■ Work required ■
Render all the text in the listing below as a numbered list, one line per item, with blank lines omitted. Please leave the pictures out of your answer.

Material for this task section start

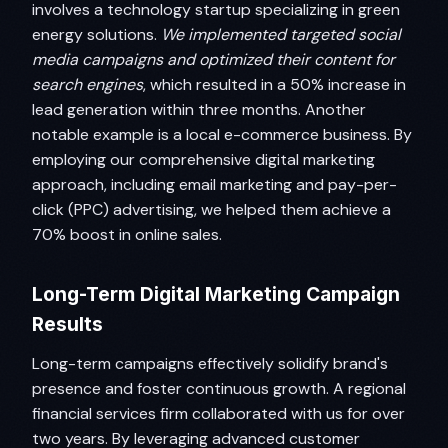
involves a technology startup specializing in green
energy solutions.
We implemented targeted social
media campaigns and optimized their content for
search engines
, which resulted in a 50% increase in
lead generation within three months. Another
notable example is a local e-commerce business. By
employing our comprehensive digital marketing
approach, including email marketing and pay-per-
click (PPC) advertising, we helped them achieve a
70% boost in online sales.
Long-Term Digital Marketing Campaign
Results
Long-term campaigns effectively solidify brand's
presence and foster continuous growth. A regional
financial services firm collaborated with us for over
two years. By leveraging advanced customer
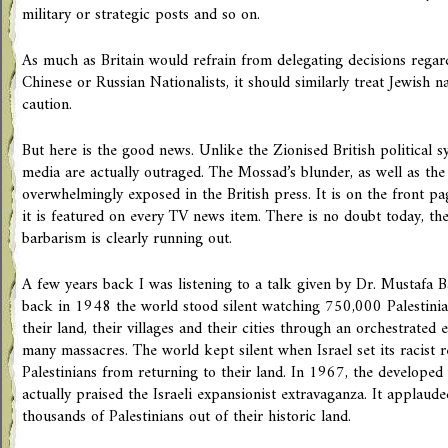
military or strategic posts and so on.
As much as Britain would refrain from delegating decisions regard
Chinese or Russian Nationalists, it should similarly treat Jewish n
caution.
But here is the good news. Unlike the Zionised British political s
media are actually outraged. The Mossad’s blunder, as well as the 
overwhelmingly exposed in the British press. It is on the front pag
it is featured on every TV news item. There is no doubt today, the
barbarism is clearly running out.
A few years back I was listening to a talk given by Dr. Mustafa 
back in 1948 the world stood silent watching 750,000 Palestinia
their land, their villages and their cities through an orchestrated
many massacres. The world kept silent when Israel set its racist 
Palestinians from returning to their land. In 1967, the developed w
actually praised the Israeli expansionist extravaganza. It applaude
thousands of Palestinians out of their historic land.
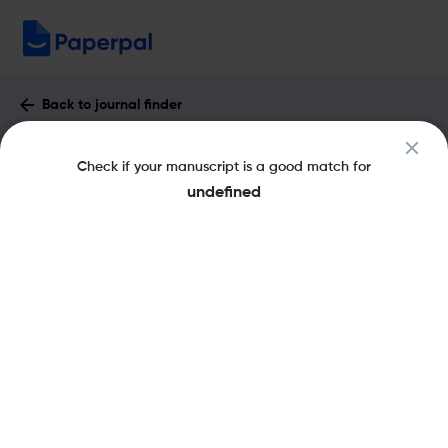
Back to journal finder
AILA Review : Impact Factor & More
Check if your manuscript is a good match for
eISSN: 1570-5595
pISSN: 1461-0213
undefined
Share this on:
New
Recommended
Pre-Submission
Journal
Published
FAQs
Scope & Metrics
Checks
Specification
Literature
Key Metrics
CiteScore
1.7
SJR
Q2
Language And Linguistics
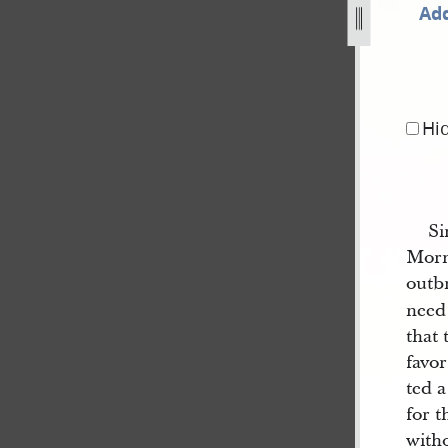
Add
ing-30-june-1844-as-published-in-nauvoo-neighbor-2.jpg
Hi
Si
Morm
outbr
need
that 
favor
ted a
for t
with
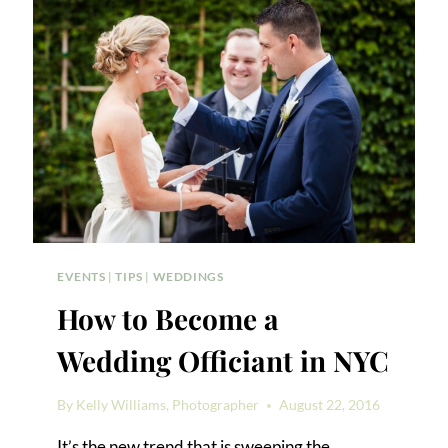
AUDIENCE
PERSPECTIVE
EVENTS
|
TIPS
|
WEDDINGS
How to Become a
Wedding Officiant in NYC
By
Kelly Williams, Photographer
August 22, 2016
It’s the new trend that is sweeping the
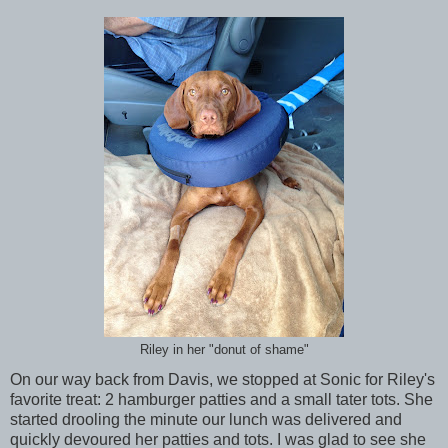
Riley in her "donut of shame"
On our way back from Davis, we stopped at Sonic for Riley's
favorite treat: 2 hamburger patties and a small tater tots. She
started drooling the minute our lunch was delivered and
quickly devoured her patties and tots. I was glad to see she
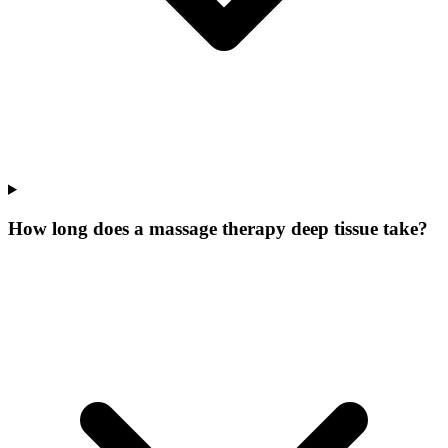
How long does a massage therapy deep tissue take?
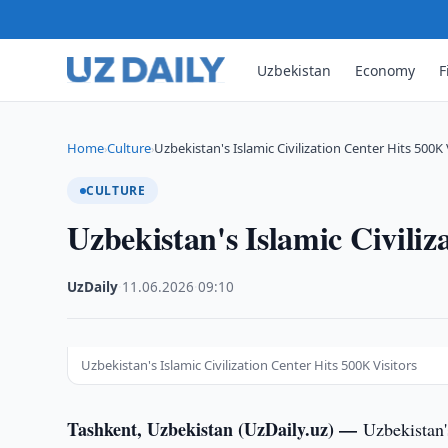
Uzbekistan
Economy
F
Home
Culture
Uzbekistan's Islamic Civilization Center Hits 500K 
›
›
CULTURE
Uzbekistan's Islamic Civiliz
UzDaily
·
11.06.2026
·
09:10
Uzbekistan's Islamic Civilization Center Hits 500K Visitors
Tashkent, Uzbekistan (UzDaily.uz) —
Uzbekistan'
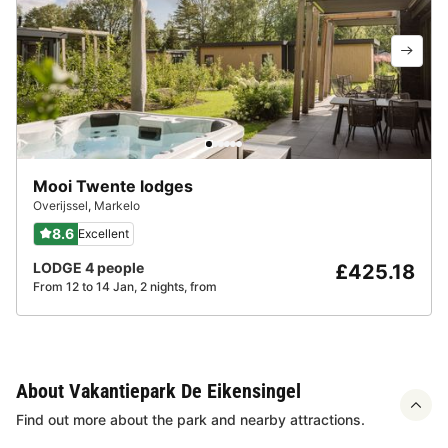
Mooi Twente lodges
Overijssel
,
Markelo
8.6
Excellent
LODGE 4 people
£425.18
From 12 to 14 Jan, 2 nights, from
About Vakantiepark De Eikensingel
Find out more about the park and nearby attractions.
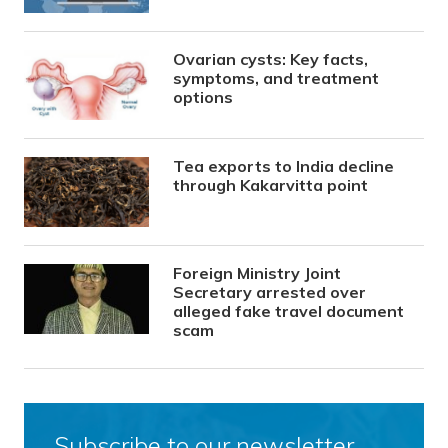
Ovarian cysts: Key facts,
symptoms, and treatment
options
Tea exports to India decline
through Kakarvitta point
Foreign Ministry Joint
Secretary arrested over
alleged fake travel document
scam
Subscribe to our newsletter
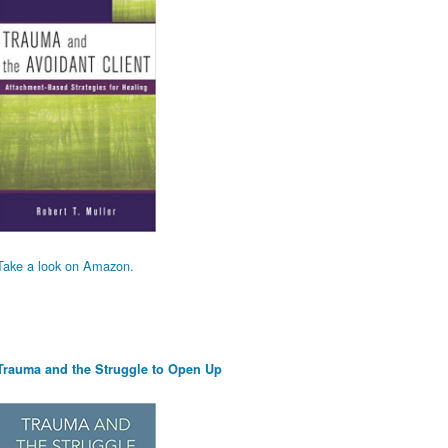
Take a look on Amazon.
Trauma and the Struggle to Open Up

Material for this task section end

■ Response to this task ■
1. involves a technology startup specializing in green
2. energy solutions.
3. We implemented targeted social
4. media campaigns and optimized their content for
5. search engines
6. , which resulted in a 50% increase in
7. lead generation within three months. Another
8. notable example is a local e-commerce business. By
9. employing our comprehensive digital marketing
10. approach, including email marketing and pay-per-
11. click (PPC) advertising, we helped them achieve a
12. 70% boost in online sales.
13. Long-Term Digital Marketing Campaign
14. Results
15. Long-term campaigns effectively solidify brand's
16. presence and foster continuous growth. A regional
17. financial services firm collaborated with us for over
18. two years. By leveraging advanced customer
19. military or strategic posts and so on.
20. As much as Britain would refrain from delegating decisions regard
21. Chinese or Russian Nationalists, it should similarly treat Jewish n
22. caution.
23. But here is the good news. Unlike the Zionised British political s
24. media are actually outraged. The Mossad’s blunder, as well as the 
25. overwhelmingly exposed in the British press. It is on the front pag
26. it is featured on every TV news item. There is no doubt today, the
27. barbarism is clearly running out.
28. A few years back I was listening to a talk given by Dr. Mustafa 
29. back in 1948 the world stood silent watching 750,000 Palestinia
30. their land, their villages and their cities through an orchestrated
31. many massacres. The world kept silent when Israel set its racist 
32. Palestinians from returning to their land. In 1967, the developed w
33. actually praised the Israeli expansionist extravaganza. It applaude
34. thousands of Palestinians out of their historic land.
35. Back to journal finder
36. AILA Review : Impact Factor & More
37. Check if your manuscript is a good match for
38. eISSN: 1570-5595
39. pISSN: 1461-0213
40. undefined
41. Share this on:
42. New
43. Recommended
44. Pre-Submission
45. Journal
46. Published
47. FAQs
48. Scope & Metrics
49. Checks
50. Specification
51. Literature
52. Key Metrics
53. CiteScore
54. 1.7
55. SJR
56. Q2
57. Language And Linguistics
58. Add
59. ing-30-june-1844-as-published-in-nauvoo-neighbor-2.jpg
60. Hi
61. Si
62. Morm
63. outbr
64. need
65. that 
66. favor
67. ted a
68. for t
69. with
70. AUDIENCE
71. PERSPECTIVE
72. EVENTS
73. |
74. TIPS
75. |
76. WEDDINGS
77. How to Become a
78. Wedding Officiant in NYC
79. By
80. Kelly Williams, Photographer
81. August 22, 2016
82. It’s the new trend that is sweeping the
83. Riley in her "donut of shame"
84. On our way back from Davis, we stopped at Sonic for Riley's
85. favorite treat: 2 hamburger patties and a small tater tots. She
86. started drooling the minute our lunch was delivered and
87. quickly devoured her patties and tots. I was glad to see she
88. How long does a massage therapy deep tissue take?
89. Uzbekistan
90. Economy
91. F
92. Home
93. Culture
94. Uzbekistan's Islamic Civilization Center Hits 500K 
95. ›
96. ›
97. CULTURE
98. Uzbekistan's Islamic Civiliz
99. UzDaily
100. ·
101. 11.06.2026
102. ·
103. 09:10
104. Uzbekistan's Islamic Civilization Center Hits 500K Visitors
105. Tashkent, Uzbekistan (UzDaily.uz) —
106. Uzbekistan'
107. Mooi Twente lodges
108. Overijssel
109. ,
110. Markelo
111. 8.6
112. Excellent
113. LODGE 4 people
114. £425.18
115. From 12 to 14 Jan, 2 nights, from
116. About Vakantiepark De Eikensingel
117. Find out more about the park and nearby attractions.
118. Ovarian cysts: Key facts,
119. symptoms, and treatment
120. options
121. Tea exports to India decline
122. through Kakarvitta point
123. Foreign Ministry Joint
124. Secretary arrested over
125. alleged fake travel document
126. scam
127. Subscribe to our newsletter
128. Take a look on Amazon.
129. Trauma and the Struggle to Open Up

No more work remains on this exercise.